For the vertical direction we have:

y(t) = y(0) + v_y(0) t - 1/2 g t^2

For the horizontal direction:

x(t) = x(0) + v_x(0) t


This second equation implies:

t = ( x(t) - x(0) ) / v_x(0) .

Substituting that in the first gives the trajectory, y(x), which is the parabola :

y(x) = y(0) + v_y(0)/v_x(0)  ( x - x(0) ) - 1/2 g / (v_x(0)^2)  (x-x(0))^2

Now x(0) = 0 and y(0) = 1:

y = 1 + v_y(0)/v_x(0)  x  - g/(2 v_x(0)^2)  x^2 .

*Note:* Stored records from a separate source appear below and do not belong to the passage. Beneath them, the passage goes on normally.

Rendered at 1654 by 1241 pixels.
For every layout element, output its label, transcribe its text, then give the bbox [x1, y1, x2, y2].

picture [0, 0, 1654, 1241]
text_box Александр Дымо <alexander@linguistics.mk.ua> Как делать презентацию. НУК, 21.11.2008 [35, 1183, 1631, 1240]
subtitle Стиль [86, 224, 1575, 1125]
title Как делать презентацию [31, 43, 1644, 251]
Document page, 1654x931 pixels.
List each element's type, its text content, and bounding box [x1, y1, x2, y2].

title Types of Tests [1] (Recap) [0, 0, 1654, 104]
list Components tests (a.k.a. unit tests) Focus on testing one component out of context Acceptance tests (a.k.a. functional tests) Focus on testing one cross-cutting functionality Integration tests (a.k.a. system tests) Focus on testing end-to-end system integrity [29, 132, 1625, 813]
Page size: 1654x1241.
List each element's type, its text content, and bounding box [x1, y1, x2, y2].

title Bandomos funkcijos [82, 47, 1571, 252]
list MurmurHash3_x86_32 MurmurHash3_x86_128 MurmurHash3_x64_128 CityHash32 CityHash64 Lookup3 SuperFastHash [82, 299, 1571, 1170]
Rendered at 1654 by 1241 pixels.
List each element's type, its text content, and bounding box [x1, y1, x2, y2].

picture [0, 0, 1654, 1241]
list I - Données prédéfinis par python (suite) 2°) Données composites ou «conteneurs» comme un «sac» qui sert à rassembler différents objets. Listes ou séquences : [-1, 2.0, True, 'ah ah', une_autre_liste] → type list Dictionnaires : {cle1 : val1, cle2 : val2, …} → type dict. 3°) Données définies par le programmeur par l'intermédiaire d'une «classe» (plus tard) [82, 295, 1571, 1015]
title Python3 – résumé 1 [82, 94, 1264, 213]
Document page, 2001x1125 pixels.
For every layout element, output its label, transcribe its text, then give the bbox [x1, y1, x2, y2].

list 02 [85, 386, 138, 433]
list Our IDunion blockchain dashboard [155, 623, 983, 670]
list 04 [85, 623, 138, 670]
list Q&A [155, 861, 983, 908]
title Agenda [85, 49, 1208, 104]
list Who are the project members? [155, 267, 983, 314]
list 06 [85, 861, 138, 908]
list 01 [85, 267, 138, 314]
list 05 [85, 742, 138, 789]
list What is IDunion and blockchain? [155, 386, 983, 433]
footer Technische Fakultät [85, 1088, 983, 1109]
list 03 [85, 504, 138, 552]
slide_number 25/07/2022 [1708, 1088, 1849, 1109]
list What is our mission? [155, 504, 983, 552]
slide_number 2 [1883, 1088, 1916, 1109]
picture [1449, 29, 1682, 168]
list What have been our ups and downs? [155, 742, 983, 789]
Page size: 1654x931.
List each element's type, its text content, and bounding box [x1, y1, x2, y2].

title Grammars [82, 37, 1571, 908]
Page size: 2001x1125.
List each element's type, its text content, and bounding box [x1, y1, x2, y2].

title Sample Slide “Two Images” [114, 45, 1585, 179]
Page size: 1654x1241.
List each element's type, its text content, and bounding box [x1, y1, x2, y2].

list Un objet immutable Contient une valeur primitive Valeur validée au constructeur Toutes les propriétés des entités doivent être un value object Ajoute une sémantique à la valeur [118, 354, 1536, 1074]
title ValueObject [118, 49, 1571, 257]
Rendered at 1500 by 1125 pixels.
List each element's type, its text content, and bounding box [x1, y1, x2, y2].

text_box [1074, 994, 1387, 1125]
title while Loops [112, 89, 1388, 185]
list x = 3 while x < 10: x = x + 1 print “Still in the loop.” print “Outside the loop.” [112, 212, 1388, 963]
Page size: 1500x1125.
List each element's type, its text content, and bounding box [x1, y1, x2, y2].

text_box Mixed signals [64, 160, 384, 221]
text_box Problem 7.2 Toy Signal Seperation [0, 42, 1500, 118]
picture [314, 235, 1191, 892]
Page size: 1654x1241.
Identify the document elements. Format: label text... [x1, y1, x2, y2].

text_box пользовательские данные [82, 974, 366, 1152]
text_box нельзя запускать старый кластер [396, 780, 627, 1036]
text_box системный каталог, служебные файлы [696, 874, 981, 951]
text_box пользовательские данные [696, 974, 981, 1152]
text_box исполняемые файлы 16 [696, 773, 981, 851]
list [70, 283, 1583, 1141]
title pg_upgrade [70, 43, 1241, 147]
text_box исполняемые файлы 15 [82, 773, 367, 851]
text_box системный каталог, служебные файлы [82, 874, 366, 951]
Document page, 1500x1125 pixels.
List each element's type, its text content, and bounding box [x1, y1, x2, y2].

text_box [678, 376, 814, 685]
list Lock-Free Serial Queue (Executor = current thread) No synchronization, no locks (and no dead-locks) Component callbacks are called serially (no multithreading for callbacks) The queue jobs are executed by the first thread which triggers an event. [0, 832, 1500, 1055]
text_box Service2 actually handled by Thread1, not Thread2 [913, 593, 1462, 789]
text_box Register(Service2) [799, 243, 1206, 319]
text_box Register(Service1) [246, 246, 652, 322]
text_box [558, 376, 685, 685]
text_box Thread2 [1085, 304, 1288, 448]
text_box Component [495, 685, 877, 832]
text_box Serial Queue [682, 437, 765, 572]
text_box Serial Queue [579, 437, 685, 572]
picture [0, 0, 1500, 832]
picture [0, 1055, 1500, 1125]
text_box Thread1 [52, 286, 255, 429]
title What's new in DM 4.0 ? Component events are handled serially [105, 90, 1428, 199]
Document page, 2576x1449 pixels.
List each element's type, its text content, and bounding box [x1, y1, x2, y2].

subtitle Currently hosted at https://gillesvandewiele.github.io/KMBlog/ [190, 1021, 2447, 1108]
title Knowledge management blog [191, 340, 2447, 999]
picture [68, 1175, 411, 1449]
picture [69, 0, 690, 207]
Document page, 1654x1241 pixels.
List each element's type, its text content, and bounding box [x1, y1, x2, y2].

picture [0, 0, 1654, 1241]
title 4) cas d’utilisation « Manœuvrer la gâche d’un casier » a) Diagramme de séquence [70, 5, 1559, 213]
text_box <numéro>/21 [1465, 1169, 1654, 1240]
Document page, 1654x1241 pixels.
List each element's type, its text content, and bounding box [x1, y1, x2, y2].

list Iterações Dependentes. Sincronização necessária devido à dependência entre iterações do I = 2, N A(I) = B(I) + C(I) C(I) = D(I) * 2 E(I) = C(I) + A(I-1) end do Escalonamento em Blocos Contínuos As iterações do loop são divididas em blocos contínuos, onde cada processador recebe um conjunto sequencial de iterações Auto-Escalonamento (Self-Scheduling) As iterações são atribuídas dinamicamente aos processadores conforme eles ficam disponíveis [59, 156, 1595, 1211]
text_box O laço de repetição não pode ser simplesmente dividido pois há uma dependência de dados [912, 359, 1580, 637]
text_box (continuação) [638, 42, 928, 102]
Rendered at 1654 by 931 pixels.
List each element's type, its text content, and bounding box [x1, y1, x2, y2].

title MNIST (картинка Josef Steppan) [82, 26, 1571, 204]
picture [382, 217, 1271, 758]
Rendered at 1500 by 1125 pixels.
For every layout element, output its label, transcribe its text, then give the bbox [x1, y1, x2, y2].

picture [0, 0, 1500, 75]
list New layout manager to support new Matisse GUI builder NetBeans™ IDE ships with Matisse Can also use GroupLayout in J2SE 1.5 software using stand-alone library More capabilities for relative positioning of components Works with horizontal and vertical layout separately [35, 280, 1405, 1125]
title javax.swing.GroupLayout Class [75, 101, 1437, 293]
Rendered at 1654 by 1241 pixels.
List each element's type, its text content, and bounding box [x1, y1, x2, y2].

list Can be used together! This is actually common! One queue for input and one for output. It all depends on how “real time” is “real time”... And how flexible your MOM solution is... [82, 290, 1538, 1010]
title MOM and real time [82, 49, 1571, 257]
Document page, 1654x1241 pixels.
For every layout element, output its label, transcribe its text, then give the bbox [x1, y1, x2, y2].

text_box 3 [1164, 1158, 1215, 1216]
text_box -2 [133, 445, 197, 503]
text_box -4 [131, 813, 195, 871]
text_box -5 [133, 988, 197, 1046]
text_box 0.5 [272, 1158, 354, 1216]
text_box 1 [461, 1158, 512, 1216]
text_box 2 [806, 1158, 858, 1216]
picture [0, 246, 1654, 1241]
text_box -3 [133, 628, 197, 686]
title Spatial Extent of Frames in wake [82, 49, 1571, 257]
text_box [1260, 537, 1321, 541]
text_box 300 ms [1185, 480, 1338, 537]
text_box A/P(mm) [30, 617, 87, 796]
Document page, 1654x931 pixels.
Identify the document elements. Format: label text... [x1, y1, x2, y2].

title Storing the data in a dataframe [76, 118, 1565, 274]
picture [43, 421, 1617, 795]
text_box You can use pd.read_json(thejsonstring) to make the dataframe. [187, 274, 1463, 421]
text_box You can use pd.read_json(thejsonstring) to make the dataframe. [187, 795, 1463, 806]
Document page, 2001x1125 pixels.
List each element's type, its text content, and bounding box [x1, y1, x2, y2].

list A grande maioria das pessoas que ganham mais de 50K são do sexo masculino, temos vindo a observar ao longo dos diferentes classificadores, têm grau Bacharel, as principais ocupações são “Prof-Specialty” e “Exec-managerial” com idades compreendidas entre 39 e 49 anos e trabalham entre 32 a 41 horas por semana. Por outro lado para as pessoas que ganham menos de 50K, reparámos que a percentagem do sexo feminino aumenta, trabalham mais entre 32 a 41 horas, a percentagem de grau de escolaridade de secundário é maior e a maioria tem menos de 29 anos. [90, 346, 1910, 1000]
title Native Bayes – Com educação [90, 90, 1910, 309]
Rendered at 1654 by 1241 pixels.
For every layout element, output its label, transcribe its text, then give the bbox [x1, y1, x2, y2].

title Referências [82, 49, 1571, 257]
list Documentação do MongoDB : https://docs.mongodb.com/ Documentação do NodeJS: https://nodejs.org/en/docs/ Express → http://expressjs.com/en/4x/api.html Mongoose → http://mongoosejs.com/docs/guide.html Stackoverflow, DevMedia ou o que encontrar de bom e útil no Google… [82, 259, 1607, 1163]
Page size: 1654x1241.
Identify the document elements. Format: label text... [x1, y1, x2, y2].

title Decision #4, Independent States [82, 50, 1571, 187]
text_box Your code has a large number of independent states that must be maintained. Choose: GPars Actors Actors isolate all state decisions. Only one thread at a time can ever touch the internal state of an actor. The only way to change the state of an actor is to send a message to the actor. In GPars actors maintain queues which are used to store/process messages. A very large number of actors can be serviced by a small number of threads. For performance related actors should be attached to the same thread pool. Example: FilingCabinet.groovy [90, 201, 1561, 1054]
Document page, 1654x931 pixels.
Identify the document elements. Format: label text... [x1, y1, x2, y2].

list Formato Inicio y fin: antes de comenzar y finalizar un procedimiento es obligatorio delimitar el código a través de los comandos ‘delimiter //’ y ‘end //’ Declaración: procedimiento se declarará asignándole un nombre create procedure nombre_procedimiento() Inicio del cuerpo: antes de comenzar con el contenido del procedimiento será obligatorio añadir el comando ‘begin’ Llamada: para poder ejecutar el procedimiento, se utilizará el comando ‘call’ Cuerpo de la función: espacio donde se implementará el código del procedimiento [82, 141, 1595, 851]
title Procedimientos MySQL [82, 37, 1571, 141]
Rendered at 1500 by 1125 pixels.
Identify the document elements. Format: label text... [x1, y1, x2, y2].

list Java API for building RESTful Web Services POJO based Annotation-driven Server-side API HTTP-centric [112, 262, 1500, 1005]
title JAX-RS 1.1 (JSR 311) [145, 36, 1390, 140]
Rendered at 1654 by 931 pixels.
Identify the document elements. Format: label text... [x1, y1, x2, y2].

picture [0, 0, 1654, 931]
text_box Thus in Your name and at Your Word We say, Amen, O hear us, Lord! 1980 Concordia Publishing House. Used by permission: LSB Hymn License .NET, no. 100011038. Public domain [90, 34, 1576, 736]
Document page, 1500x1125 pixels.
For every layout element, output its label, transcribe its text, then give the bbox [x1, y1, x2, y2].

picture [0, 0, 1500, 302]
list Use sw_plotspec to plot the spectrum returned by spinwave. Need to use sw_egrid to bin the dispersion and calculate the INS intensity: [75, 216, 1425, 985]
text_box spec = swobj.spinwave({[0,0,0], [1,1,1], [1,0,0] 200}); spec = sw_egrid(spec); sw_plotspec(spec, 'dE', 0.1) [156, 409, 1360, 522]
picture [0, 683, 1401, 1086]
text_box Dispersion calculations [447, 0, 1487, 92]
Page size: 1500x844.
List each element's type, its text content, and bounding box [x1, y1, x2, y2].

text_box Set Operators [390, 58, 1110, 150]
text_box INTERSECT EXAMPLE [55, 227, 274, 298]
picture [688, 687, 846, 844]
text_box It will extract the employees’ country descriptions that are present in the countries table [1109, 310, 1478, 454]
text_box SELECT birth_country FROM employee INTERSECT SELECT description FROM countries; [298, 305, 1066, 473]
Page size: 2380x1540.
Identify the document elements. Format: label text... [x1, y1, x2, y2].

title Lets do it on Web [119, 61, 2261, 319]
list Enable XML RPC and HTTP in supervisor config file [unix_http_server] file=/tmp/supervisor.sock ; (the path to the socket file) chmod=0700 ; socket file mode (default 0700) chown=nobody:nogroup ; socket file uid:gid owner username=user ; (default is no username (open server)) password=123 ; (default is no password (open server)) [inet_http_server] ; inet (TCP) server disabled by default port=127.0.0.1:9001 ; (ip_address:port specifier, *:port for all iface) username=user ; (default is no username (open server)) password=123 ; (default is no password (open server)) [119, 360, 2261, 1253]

Differentiating wrt time gives:

v_y = v_y(0)   v_x / v_x(0) - g/( v_x(0))  x  


If we substitude (x,y) = (140,6) in these equations, we have two equations with four unknowns (initial and final velocity components). But we also know
 v_y/v_x = tan(55),
and from energy conservation
 1/2 m v^2 = 1/2 m v(0)^2 + m g (y-1)

So in principle it can be solved, as there are four equations with four unknowns.